2017/02/24

アリババのO2O「ニュー・リテール」

アリババは、中国の小売り大手の百聯集団と提携すると発表した。百聯集団は中国国内で百貨店やショッピングセンターなど、スーパーマーケット、コンビニエンスストアまでを運営している。中国チェーンストア・フランチャイズ協会によると、「2015年主要百貨店チェーンのビジネス状況」では、百聯集団の売上高は1位、その後、王府井百貨店と銀泰百貨店。

百聯集団とアリババが協力する分野は、技術研究開発、サプライチェーンの統合、会員システム、金融、決済、物流システム。アリババは、昨年馬氏が提唱した「ニュー・リテール」を確実に進め、ネットと実店舗の融合を目指す。
  • 2013年、アリババは銀泰百貨店との戦略的協力を提携、2014年に銀泰百貨店の筆頭株主となった。
  • 2015年、アリババは家電量販店の最大手である蘇寧に約283億元出資、後者の第二位株主になった。
  • 2016年末、アリババ子会社が浙江省のスーパーマーケットチェーンの三江ショッピングに21.5億元出資し、株式の32%を取得した。

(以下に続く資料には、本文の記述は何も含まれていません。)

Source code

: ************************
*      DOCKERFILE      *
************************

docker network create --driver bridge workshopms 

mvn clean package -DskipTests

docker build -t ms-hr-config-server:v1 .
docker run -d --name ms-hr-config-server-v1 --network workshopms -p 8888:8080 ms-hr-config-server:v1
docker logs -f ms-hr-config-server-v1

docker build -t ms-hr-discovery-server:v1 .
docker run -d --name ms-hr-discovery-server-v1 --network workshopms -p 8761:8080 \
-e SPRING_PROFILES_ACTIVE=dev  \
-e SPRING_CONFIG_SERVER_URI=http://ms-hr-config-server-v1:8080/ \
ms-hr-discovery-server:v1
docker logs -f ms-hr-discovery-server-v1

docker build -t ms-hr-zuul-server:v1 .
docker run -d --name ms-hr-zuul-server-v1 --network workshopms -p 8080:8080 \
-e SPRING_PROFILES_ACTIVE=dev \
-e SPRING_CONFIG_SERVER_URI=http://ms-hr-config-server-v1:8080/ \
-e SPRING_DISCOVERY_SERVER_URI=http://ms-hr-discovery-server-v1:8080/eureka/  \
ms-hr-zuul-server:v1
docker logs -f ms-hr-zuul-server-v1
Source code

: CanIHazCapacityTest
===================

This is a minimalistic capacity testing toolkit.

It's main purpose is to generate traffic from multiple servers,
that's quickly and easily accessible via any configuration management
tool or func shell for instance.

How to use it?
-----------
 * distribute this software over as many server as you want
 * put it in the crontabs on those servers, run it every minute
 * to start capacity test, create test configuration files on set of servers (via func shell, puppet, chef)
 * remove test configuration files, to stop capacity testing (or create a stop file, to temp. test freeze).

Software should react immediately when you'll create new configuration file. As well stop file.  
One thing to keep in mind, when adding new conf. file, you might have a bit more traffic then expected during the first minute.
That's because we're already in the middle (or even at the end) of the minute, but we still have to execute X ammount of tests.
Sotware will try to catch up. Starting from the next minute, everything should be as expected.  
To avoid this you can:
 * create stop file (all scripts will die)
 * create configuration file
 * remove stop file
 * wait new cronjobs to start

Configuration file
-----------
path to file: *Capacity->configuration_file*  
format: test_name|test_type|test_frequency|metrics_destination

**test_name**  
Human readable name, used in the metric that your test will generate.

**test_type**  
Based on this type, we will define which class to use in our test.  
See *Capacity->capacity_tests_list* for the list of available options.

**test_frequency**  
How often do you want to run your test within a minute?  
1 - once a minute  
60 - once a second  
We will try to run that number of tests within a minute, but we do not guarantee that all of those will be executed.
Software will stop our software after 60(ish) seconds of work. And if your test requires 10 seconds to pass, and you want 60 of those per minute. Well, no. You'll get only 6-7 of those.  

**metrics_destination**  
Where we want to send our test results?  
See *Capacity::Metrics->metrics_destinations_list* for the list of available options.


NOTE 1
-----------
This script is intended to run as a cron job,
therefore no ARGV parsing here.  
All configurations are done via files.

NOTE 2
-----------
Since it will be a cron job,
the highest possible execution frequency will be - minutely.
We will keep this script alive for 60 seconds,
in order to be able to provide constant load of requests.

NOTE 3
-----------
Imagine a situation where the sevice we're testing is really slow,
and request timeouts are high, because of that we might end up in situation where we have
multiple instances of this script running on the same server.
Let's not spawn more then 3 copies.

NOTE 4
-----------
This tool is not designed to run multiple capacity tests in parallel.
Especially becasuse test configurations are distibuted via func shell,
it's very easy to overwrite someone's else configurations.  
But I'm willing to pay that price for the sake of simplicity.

今回の百聯集団は百貨店以外、ショッピングセンター、スーパーマーケットやコンビニエンスストアの三つの小売業態も持ち、それぞれセンチュリー聯華、聯華スーパーマーケット、華聯スーパーマーケットとクイックコンビニの4ブランドで拡大し続けている。聯華スーパーの年次報告書よると、2016年6月時点で全国店舗数は約3800点がある。
黄色系はアリババ、灰色系は京東

しかし、競合のネットスーパーである京東も先に行っている。小売大手の永輝スーパーに出資、ウォルマートと提携している。

2015年の中国チェーントップ100社では、アリババが提携した百聯集団は7位、三江ショッピングは84位、京東が選んだウォルマートは5位、永輝スーパーは10位である。

これからもインターネット企業によるリアル小売企業の買収が増えるだろう。ネットと実店舗の融合(O2O)もしくは「ニュー・リテール」がどうなるかが楽しみだ。